Instructions to follow ▸ Could you extract every entry below and reproduce it exactly?

╭──

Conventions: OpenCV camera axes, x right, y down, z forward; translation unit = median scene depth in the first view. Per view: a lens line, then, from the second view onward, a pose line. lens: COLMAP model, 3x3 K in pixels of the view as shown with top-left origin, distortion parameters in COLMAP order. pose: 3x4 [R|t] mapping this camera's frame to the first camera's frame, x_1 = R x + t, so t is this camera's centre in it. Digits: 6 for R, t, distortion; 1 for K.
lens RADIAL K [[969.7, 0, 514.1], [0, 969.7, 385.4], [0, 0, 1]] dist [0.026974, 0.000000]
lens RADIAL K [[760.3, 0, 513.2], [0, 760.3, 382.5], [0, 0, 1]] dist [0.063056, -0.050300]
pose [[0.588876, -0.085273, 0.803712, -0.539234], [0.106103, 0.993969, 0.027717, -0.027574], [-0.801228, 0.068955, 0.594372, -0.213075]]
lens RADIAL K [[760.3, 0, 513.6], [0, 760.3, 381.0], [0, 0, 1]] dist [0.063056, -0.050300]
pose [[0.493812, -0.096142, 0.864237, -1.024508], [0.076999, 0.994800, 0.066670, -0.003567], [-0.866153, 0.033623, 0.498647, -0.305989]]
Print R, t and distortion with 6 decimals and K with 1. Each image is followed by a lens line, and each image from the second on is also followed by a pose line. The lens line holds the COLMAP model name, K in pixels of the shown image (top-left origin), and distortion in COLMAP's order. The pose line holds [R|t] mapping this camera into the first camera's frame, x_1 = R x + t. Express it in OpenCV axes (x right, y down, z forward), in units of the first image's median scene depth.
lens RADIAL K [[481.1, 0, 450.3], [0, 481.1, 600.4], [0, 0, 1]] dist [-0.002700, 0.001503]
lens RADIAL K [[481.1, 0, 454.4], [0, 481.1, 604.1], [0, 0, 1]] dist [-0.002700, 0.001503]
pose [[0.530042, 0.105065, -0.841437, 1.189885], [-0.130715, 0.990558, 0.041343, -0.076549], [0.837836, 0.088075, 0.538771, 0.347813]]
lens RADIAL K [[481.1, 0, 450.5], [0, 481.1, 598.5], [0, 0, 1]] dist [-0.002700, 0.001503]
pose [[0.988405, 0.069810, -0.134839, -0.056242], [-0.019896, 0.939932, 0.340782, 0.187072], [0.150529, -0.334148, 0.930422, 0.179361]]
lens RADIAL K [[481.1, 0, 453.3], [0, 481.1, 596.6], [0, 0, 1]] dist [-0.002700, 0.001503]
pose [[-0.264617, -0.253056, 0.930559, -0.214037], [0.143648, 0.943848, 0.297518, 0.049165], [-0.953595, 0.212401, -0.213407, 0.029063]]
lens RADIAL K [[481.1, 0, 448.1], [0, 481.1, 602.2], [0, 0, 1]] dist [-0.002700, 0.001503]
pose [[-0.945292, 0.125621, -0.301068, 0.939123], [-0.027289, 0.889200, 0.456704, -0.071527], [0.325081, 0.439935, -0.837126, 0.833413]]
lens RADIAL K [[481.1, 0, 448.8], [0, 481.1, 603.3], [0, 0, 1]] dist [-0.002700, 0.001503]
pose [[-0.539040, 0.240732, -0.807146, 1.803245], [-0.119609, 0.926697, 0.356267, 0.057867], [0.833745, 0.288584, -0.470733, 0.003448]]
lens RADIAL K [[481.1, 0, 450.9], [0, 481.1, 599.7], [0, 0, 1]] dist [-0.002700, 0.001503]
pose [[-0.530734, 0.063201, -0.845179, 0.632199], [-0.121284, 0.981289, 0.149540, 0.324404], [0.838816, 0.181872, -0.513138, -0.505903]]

╰──

Output ▸
Conventions: OpenCV camera axes, x right, y down, z forward; translation unit = median scene depth in the first view. Per view: a lens line, then, from the second view onward, a pose line. lens: COLMAP model, 3x3 K in pixels of the view as shown with top-left origin, distortion parameters in COLMAP order. pose: 3x4 [R|t] mapping this camera's frame to the first camera's frame, x_1 = R x + t, so t is this camera's centre in it. Digits: 6 for R, t, distortion; 1 for K.
lens RADIAL K [[969.7, 0, 514.1], [0, 969.7, 385.4], [0, 0, 1]] dist [0.026974, 0.000000]
lens RADIAL K [[760.3, 0, 513.2], [0, 760.3, 382.5], [0, 0, 1]] dist [0.063056, -0.050300]
pose [[0.588876, -0.085273, 0.803712, -0.539234], [0.106103, 0.993969, 0.027717, -0.027574], [-0.801228, 0.068955, 0.594372, -0.213075]]
lens RADIAL K [[760.3, 0, 513.6], [0, 760.3, 381.0], [0, 0, 1]] dist [0.063056, -0.050300]
pose [[0.493812, -0.096142, 0.864237, -1.024508], [0.076999, 0.994800, 0.066670, -0.003567], [-0.866153, 0.033623, 0.498647, -0.305989]]
Print R, t and distortion with 6 decimals and K with 1. Each image is followed by a lens line, and each image from the second on is also followed by a pose line. The lens line holds the COLMAP model name, K in pixels of the shown image (top-left origin), and distortion in COLMAP's order. The pose line holds [R|t] mapping this camera into the first camera's frame, x_1 = R x + t. Express it in OpenCV axes (x right, y down, z forward), in units of the first image's median scene depth.
lens RADIAL K [[481.1, 0, 450.3], [0, 481.1, 600.4], [0, 0, 1]] dist [-0.002700, 0.001503]
lens RADIAL K [[481.1, 0, 454.4], [0, 481.1, 604.1], [0, 0, 1]] dist [-0.002700, 0.001503]
pose [[0.530042, 0.105065, -0.841437, 1.189885], [-0.130715, 0.990558, 0.041343, -0.076549], [0.837836, 0.088075, 0.538771, 0.347813]]
lens RADIAL K [[481.1, 0, 450.5], [0, 481.1, 598.5], [0, 0, 1]] dist [-0.002700, 0.001503]
pose [[0.988405, 0.069810, -0.134839, -0.056242], [-0.019896, 0.939932, 0.340782, 0.187072], [0.150529, -0.334148, 0.930422, 0.179361]]
lens RADIAL K [[481.1, 0, 453.3], [0, 481.1, 596.6], [0, 0, 1]] dist [-0.002700, 0.001503]
pose [[-0.264617, -0.253056, 0.930559, -0.214037], [0.143648, 0.943848, 0.297518, 0.049165], [-0.953595, 0.212401, -0.213407, 0.029063]]
lens RADIAL K [[481.1, 0, 448.1], [0, 481.1, 602.2], [0, 0, 1]] dist [-0.002700, 0.001503]
pose [[-0.945292, 0.125621, -0.301068, 0.939123], [-0.027289, 0.889200, 0.456704, -0.071527], [0.325081, 0.439935, -0.837126, 0.833413]]
lens RADIAL K [[481.1, 0, 448.8], [0, 481.1, 603.3], [0, 0, 1]] dist [-0.002700, 0.001503]
pose [[-0.539040, 0.240732, -0.807146, 1.803245], [-0.119609, 0.926697, 0.356267, 0.057867], [0.833745, 0.288584, -0.470733, 0.003448]]
lens RADIAL K [[481.1, 0, 450.9], [0, 481.1, 599.7], [0, 0, 1]] dist [-0.002700, 0.001503]
pose [[-0.530734, 0.063201, -0.845179, 0.632199], [-0.121284, 0.981289, 0.149540, 0.324404], [0.838816, 0.181872, -0.513138, -0.505903]]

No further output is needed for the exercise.